The ROC curve shown in Figure 4, is plotted with True Positive Rate (TPR) against the False Positive Rate (FPR) where TPR is on the y-axis and FPR is on the x-axis. The CNN model, optimized with hyperparameter tuning for breast cancer classification, achieved an AUC of 0.966, signifying outstanding discriminative ability between the two classes.

Precision is a metric used in the evaluation of classification models, and it measures the ability of a model to correctly identify positive instances (relevant data points) out of the total instances it predicted as positive. The precision is calculated using the following formula:

Precision = True Positives/True Positives + False Positives

A higher precision indicates that the model is better at avoiding false positives, which are instances incorrectly classified as positive. Along with Precision other metrics, such as recall, accuracy, and F1 score, should also be considered to get a comprehensive understanding of a model’s performance.
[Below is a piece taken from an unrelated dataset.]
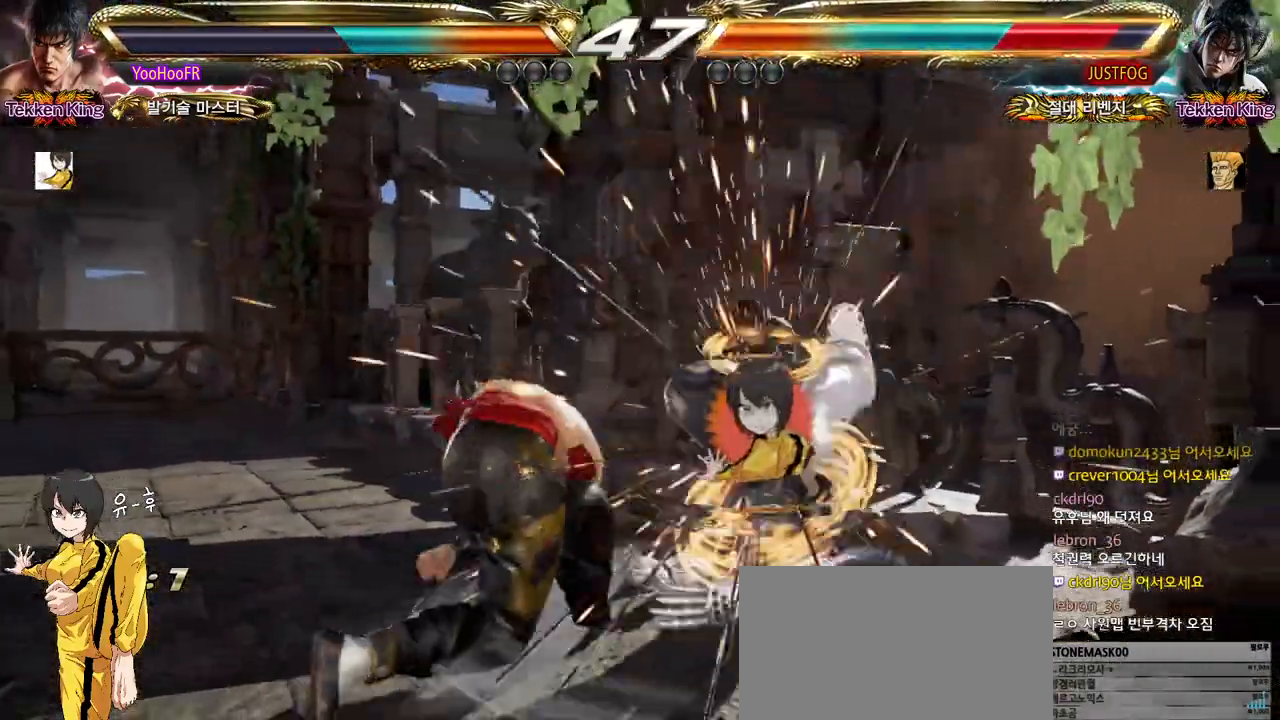
{"buttons": ["TRIANGLE"], "left_stick": "center", "events": []}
The balance between precision and recall depends on the specific goals and requirements of the application9.

Recall measures the ability of a model to correctly identify all the positive instances in the dataset. The recall is calculated using the following formula:

Precision = True Positives/True Positives + False Negative

Classes  PrecisionRecallF1 ScoreAccuracy
0  89%96%93% 
1  94%83%88%91%
Table 1: Shows the Precision, Recall, F1-score, and Accuracy of the Model

As shown in Table 1 the CNN Model had an excellent precision score of 89% and 94% for the Class 0 and the Class 1 groups, respectively. The CNN Model had an excellent recall score of 93% and 83% for the Class 0 and the Class 1 groups, respectively. When using classification models in machine learning, a common metric used to assess the quality of the model is the F1 Score.  As shown in Table 1 the CNN Model had an excellent F1 score of 93% and 88% for the Class 0 and the Class 1 groups, respectively. Accuracy is the ratio of the total number of correct predictions made versus the total number of predictions made.  As shown in Table 1 the CNN Model had an excellent Accuracy score of 91%.

Methods

A publicly available dataset from Kaggle consisting of a large collection of 220,000 images was used for the analysis. The data was split into two subsets: train and test. The steps shown in Figures 5 & 6 were followed for the CNN model training process and the model architecture. The values of the dataset were properly labeled as either 0 or 1, meaning no cancer or metastatic breast cancer (MBC) respectively. The dataset had a train-test split of 80% for training and 20% for testing. For training, 104,717 images were in class 0, and 71,284 images were in class 1. For testing, 26,179 images were in class 0, and 17,820 images were in class 1. The appropriate models were created utilizing different algorithms for convolution Neural Networks (CNN). With the CNN model, different parameters were experimented with through trial-and-error. In order to optimize the model architecture for a higher accuracy, the train loss and validation loss were examined over multiple runs of the model with the same number of epochs. Convolutional layers were added to the initial version of the model to minimize underfitting and help the model capture complex patterns in the image data.

Figure 5: The CNN Model Training Process

(a) number of layers,

(b) number of filters per layer,

(c) number of epochs,

(d) batch size amongst other parameters to determine the best parameters to use.

The code was entirely done in Python, using the machine learning library sci-kit-learn and the deep learning framework TensorFlow for the Neural Networks training. A test dataset was used to evaluate the model’s performance. The performance of the trained model was assessed using the following classification metrics: confusion matrix, accuracy, precision, and recall. A positive label indicates that the center 32x32px region of a patch contains at least one pixel of tumor tissue. Tumor tissue in the outer region of the patch does not influence the label. This outer region is provided to enable fully convolutional models that do not use zero-padding, to ensure consistent behavior when applied to a whole-slide image. The model architecture contained 606,898 trainable parameters. The Adam optimizer was used over 10 epochs with a default learning rate of 0.001.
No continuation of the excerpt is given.